▸ **Directions for this task**: Will you transcribe all the entries word for word, skipping the pictures they hold?

══ Data for analysis ══

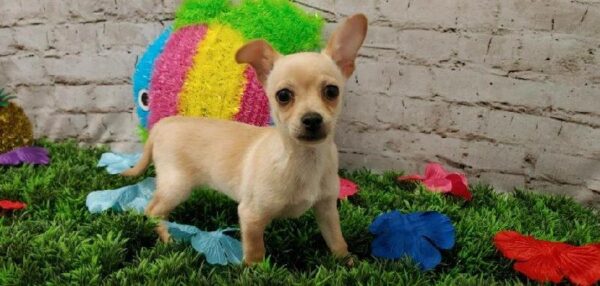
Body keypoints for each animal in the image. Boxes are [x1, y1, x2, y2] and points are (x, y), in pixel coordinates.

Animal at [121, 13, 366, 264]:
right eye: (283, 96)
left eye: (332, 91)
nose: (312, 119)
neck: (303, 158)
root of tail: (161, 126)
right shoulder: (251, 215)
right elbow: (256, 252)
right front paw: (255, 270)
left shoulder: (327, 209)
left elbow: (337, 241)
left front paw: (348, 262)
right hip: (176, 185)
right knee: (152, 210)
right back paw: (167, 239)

═══

▸ **Task output**:
Body keypoints for each animal in the image. Boxes are [x1, y1, x2, y2] and points are (x, y), in pixel coordinates.

Animal at [121, 13, 366, 264]:
right eye: (283, 96)
left eye: (332, 91)
nose: (312, 119)
neck: (303, 158)
root of tail: (161, 126)
right shoulder: (251, 215)
right elbow: (256, 252)
right front paw: (255, 270)
left shoulder: (327, 209)
left elbow: (337, 241)
left front paw: (348, 262)
right hip: (176, 185)
right knee: (152, 210)
right back paw: (167, 239)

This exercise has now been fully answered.